Besides, according to our work in preparation, the z-directed thermal vorticity on the transverse plane [x, y] has a quadrupolar structure only around the ‘appropriate’ freeze-out time, i.e. it takes time for the z-directed thermal vorticity to develop into a good quadrupolar structure. Based on this, one can naturally surmise that if we ignore the above principles and chose the freeze-out time freely, the z-directed polarization on transverse momentum plane also needs time to achieve a good quadrupolar structure.

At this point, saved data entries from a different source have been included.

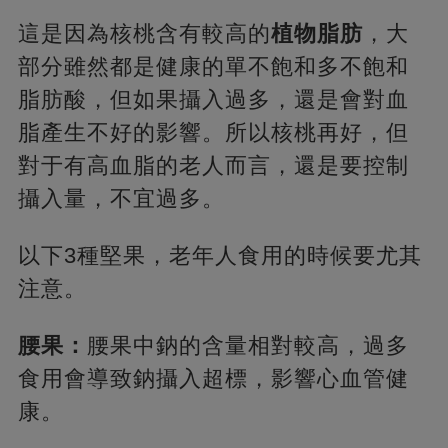
這是因為核桃含有較高的
植物脂肪
，大
部分雖然都是健康的單不飽和多不飽和
脂肪酸，但如果攝入過多，還是會對血
脂產生不好的影響。所以核桃再好，但
對于有高血脂的老人而言，還是要控制
攝入量，不宜過多。
以下3種堅果，老年人食用的時候要尤其
注意。
腰果：
腰果中鈉的含量相對較高，過多
食用會導致鈉攝入超標，影響心血管健
康。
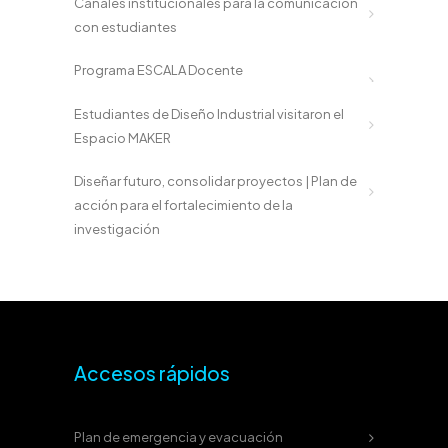
Canales institucionales para la comunicación
con estudiantes
Programa ESCALA Docente
Estudiantes de Diseño Industrial visitaron el
Espacio MAKER
Diseñar futuro, consolidar proyectos | Plan de
acción para el fortalecimiento de la
investigación
Accesos rápidos
Plan de emergencia y evacuación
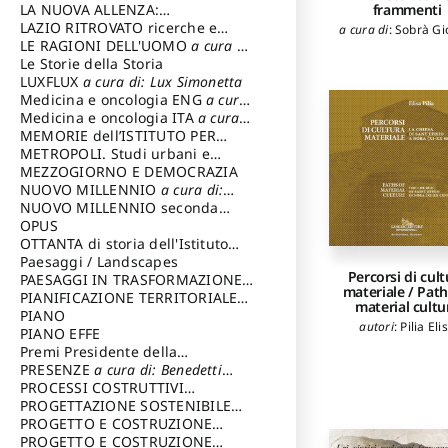
frammenti
LA NUOVA ALLENZA:
ARCHITETTURA & AMBIENTE
LAZIO RITROVATO ricerche e
a cura di
:
Sobrà Gi
restauri
LE RAGIONI DELL'UOMO
a cura di:
Lombardi Satriani Luigi
Le Storie della Storia
LUXFLUX
a cura di: Lux Simonetta
Medicina e oncologia ENG
a cura
di: Lopez Massimo
Medicina e oncologia ITA
a cura
di: Lopez Massimo
MEMORIE dell’ISTITUTO PER
STORIA DEL RISORGIMENTO
METROPOLI. Studi urbani e
regionali
MEZZOGIORNO E DEMOCRAZIA
NUOVO MILLENNIO
a cura di:
Capaldo Pellegrino
NUOVO MILLENNIO seconda
serie
OPUS
a cura di: Mercadante
Francesco
OTTANTA di storia dell'Istituto
storia dell’Istituto
Paesaggi / Landscapes
a cura di:
Percorsi di cult
Cavalieri Patrizia
PAESAGGI IN TRASFORMAZIONE
a
materiale / Path
cura di: Corti Enrico A.
PIANIFICAZIONE TERRITORIALE
material cultu
URBANISTICA ED AMBIENTALE
PIANO
a
autori
:
Pilia Eli
cura di: Costa Enrico
PIANO EFFE
Premi Presidente della
Repubblica
PRESENZE
a cura di: Benedetti
Sandro
PROCESSI COSTRUTTIVI
DELL'ARCHITETTURA
PROGETTAZIONE SOSTENIBILE
a cura di:
Ippoliti Alessandro
PARTECIPATA
PROGETTO E COSTRUZIONE
DELL’ARCHITETTURA
PROGETTO E COSTRUZIONE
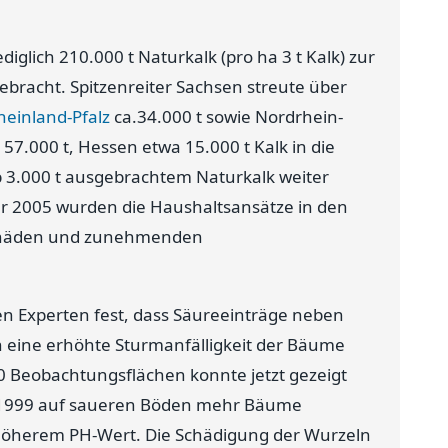
glich 210.000 t Naturkalk (pro ha 3 t Kalk) zur
racht. Spitzenreiter Sachsen streute über
heinland-Pfalz
ca.34.000 t sowie Nordrhein-
7.000 t, Hessen etwa 15.000 t Kalk in die
p 3.000 t ausgebrachtem Naturkalk weiter
ür 2005 wurden die Haushaltsansätze in den
dschäden und zunehmenden
en Experten fest, dass Säureeinträge neben
h eine erhöhte Sturmanfälligkeit der Bäume
0 Beobachtungsflächen konnte jetzt gezeigt
s 1999 auf saueren Böden mehr Bäume
 höherem PH-Wert. Die Schädigung der Wurzeln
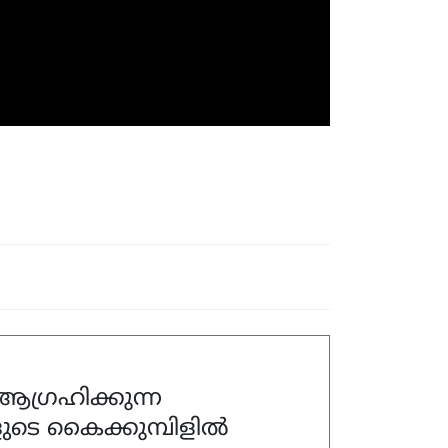
ഗ്രഹിക്കുന്ന
ുടെ കൈക്കുമ്പിളിൽ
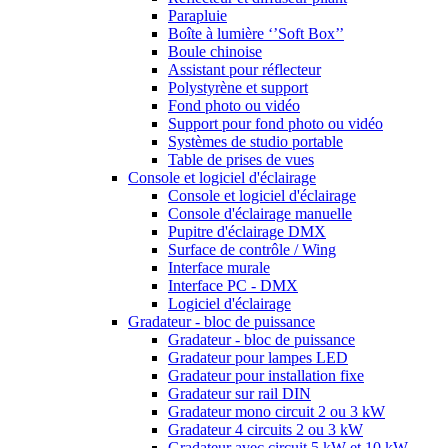
Parapluie
Boîte à lumière ‘’Soft Box’’
Boule chinoise
Assistant pour réflecteur
Polystyrène et support
Fond photo ou vidéo
Support pour fond photo ou vidéo
Systèmes de studio portable
Table de prises de vues
Console et logiciel d'éclairage
Console et logiciel d'éclairage
Console d'éclairage manuelle
Pupitre d'éclairage DMX
Surface de contrôle / Wing
Interface murale
Interface PC - DMX
Logiciel d'éclairage
Gradateur - bloc de puissance
Gradateur - bloc de puissance
Gradateur pour lampes LED
Gradateur pour installation fixe
Gradateur sur rail DIN
Gradateur mono circuit 2 ou 3 kW
Gradateur 4 circuits 2 ou 3 kW
Gradateur avec circuit 5 kW et 10 kW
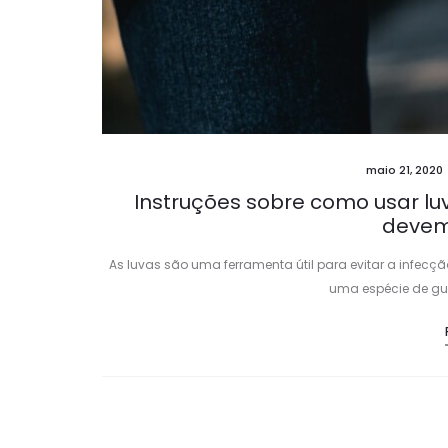
maio 21, 2020
Instruções sobre como usar l
devem
As luvas são uma ferramenta útil para evitar a infecção 
uma espécie de gui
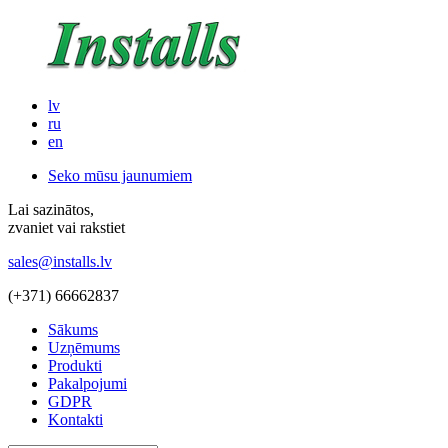
lv
ru
en
Seko mūsu jaunumiem
Lai sazinātos,
zvaniet vai rakstiet
sales@installs.lv
(+371)
66662837
Sākums
Uzņēmums
Produkti
Pakalpojumi
GDPR
Kontakti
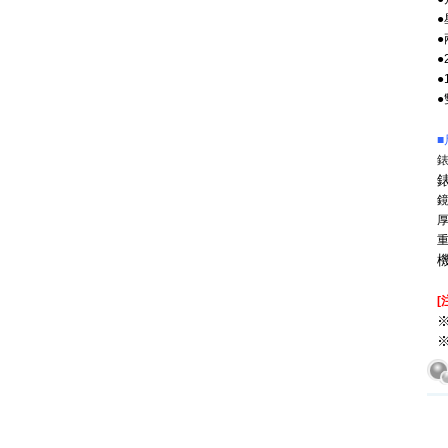
●
●
■
錶
錶
厚
重
機
[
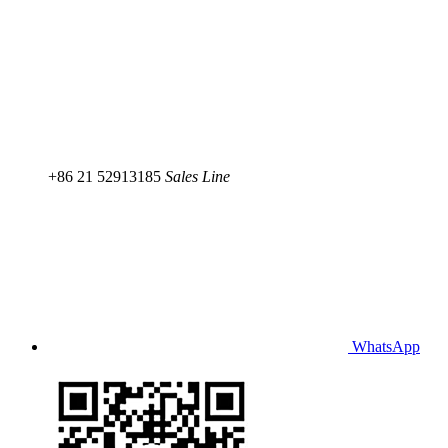
+86 21 52913185
Sales Line
WhatsApp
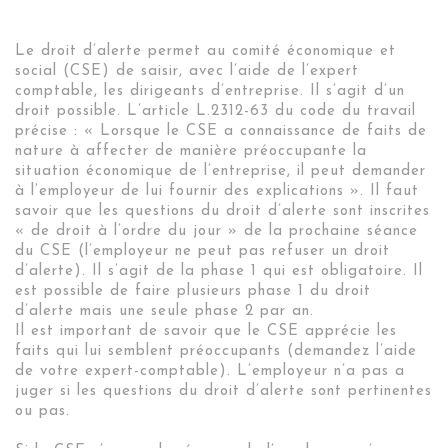
Le droit d’alerte permet au comité économique et
social (CSE) de saisir, avec l’aide de l’expert
comptable, les dirigeants d’entreprise. Il s’agit d’un
droit possible. L’article L.2312-63 du code du travail
précise : « Lorsque le CSE a connaissance de faits de
nature à affecter de manière préoccupante la
situation économique de l’entreprise, il peut demander
à l’employeur de lui fournir des explications ». Il faut
savoir que les questions du droit d’alerte sont inscrites
« de droit à l’ordre du jour » de la prochaine séance
du CSE (l’employeur ne peut pas refuser un droit
d’alerte). Il s’agit de la phase 1 qui est obligatoire. Il
est possible de faire plusieurs phase 1 du droit
d’alerte mais une seule phase 2 par an.
Il est important de savoir que le CSE apprécie les
faits qui lui semblent préoccupants (demandez l’aide
de votre expert-comptable). L’employeur n’a pas a
juger si les questions du droit d’alerte sont pertinentes
ou pas.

Finally, we explore also the global polarization as a function of rapidity, as shown in the lower panel of Fig. 5. The red dashed line in the lower panel is a rough approximation of the experimental data, which shows no significant dependence on the rapidity and fluctuates around the average value 3%. One can see that the global polarization from our model also shows no significant dependence on the rapidity. The global polarization, \(\varPi _{0y}\), for \(b_0 = 0.5, 0.6 ,0.68\), fluctuates around the average value of 2.8%, 3.8% and 6% respectively, which are magnitudes similar to the global polarization. For more peripheral collisions, the fluctuations are relatively larger, e.g. at the case of \(b_0 = 0.68\), there exists a dip in rapidity bin \(|y| < 0.4\). Beyond the rapidity range \(|y| > 1\) the global polarization drops rapidly to zero.

Fig. 5

The first term of the polarization (upper panel), and the global polarization (lower panel) as a function of rapidity at different impact parameter ratios. The red dashed line in the lower panel figure is a rough approximation of the experimental data

The first term of the y-directed polarization, as shown in the upper panel of Fig. 5, exhibits a normal distribution with respect to the rapidity, with peak value at center rapidity \(y = 0\), which is similar to the vorticity distribution on pseudo-rapidity from the AMPT model [32]. This similarity of structure simply demonstrates the definition of polarization vector’s first term, i.e. \(\varPi _{1y}\) arises purely from the spatial component of relativistic vorticity, \({\varvec{\omega }} =\frac{1}{2} \nabla \times {\varvec{\beta }}\). For more peripheral collisions with larger impact parameter, the global polarization distribution peaks higher at center rapidity \(y = 0\) and drops faster to zero with a narrower width. Finally, the two figures together indicate that the second term related to the system expansion, flatten the peak of the first term induced by classical vorticity. This results in an even distribution of global polarization on the rapidity.

4 Summary and conclusions

With a Yang–Mills field stratified shear flow initial state and a high resolution (\(3+1\))D particle-in-cell relativistic (PICR) hydrodynamic model, we calculate the \(\varLambda \) polarization for Au + Au collisions at RHIC energy of \(\sqrt{S_{NN}}=200\) GeV. The transverse momentum distribution of global polarization shows a magnitude increasing from in-plane to out-of-plane, contradicting to the experimental data. However, the longitudinal polarization in our model shows correct signature of the experimentally observed quadrupole structure on transverse momentum plane. Besides, the peak value of the longitudinal polarization at \(p_t =1.4\) GeV is similar to the global polarization, which is in good agreement with the experimental data. When delving into the two terms of the polarization vector, it is found that the second term arising from system’s expansion or the temporal component of the relativistic thermal vorticity, plays a crucial role to obtain our results, by changing the signature and magnitude of the first term which is induced by classic vorticity. Furthermore, we also plot the global polarization as a function of rapidity. Our results show no significant dependence on rapidity, which again conform with the experimental data, and again it is found that it is the second term that flattens the sharp peak of the first term induced by classical vorticity.

Data Availability Statement

This manuscript has associated data in a data repository. [Authors’ comment: The data used to support the findings of this study are available from the corresponding author upon request.]